Format the items from the start through the line containing "[1349, 971, 1395, 976]", inclusive, as a two-column CSV with the headers request and answer. Give one row per item, put each value in a single quoted field with line breaks replaced by spaces, and leave out the pictures.

* * * * * * *

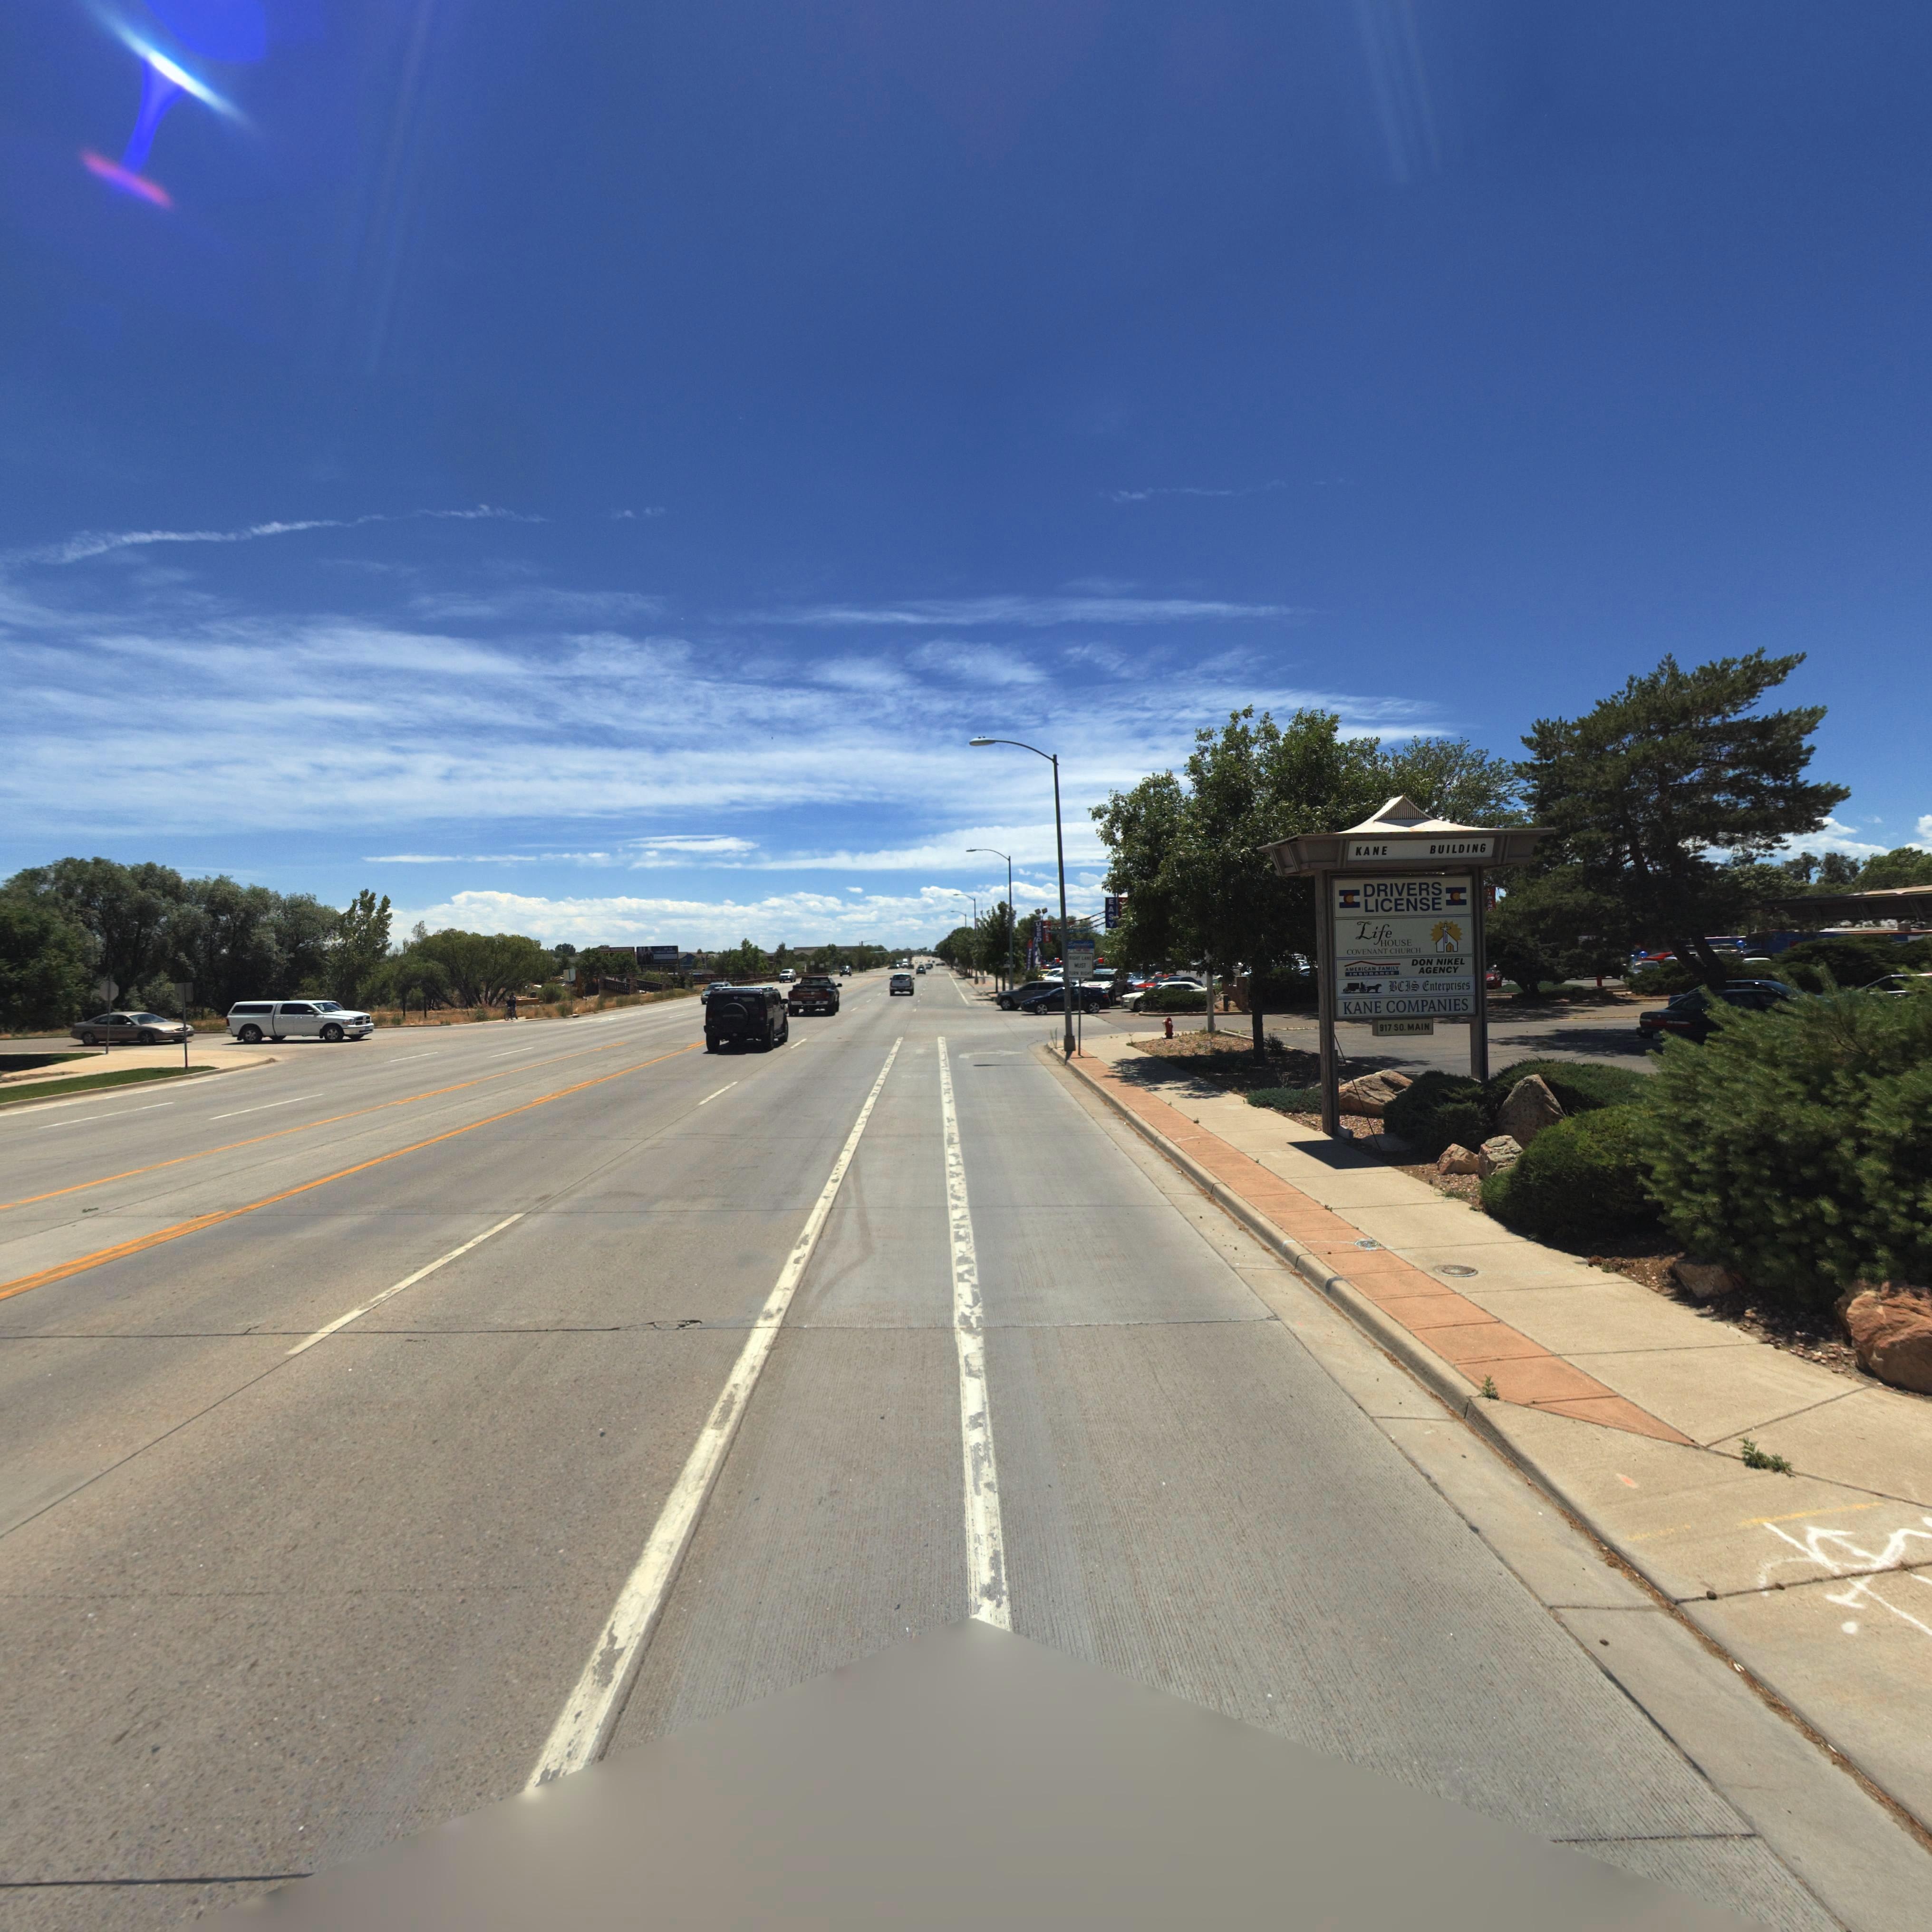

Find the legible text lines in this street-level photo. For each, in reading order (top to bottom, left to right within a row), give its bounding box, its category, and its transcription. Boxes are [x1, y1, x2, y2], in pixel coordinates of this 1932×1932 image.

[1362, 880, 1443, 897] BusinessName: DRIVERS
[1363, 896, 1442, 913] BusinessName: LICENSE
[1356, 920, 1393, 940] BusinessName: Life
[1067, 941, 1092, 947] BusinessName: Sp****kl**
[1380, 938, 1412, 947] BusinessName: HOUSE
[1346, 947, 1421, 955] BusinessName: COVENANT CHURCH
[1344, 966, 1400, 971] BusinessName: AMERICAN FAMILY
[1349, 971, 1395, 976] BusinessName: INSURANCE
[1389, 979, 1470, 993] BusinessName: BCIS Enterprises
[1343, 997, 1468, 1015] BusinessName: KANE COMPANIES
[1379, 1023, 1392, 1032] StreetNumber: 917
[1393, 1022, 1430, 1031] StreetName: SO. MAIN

* * * * * * *

- **WRITTEN ANSWER**
request,answer
"Find the legible text lines in this street-level photo. For each, in reading order (top to bottom, left to right within a row), give its bounding box, its category, and its transcription. Boxes are [x1, y1, x2, y2], in pixel coordinates of this 1932×1932 image.","[1362, 880, 1443, 897] BusinessName: DRIVERS [1363, 896, 1442, 913] BusinessName: LICENSE [1356, 920, 1393, 940] BusinessName: Life [1067, 941, 1092, 947] BusinessName: Sp****kl** [1380, 938, 1412, 947] BusinessName: HOUSE [1346, 947, 1421, 955] BusinessName: COVENANT CHURCH [1344, 966, 1400, 971] BusinessName: AMERICAN FAMILY [1349, 971, 1395, 976] BusinessName: INSURANCE"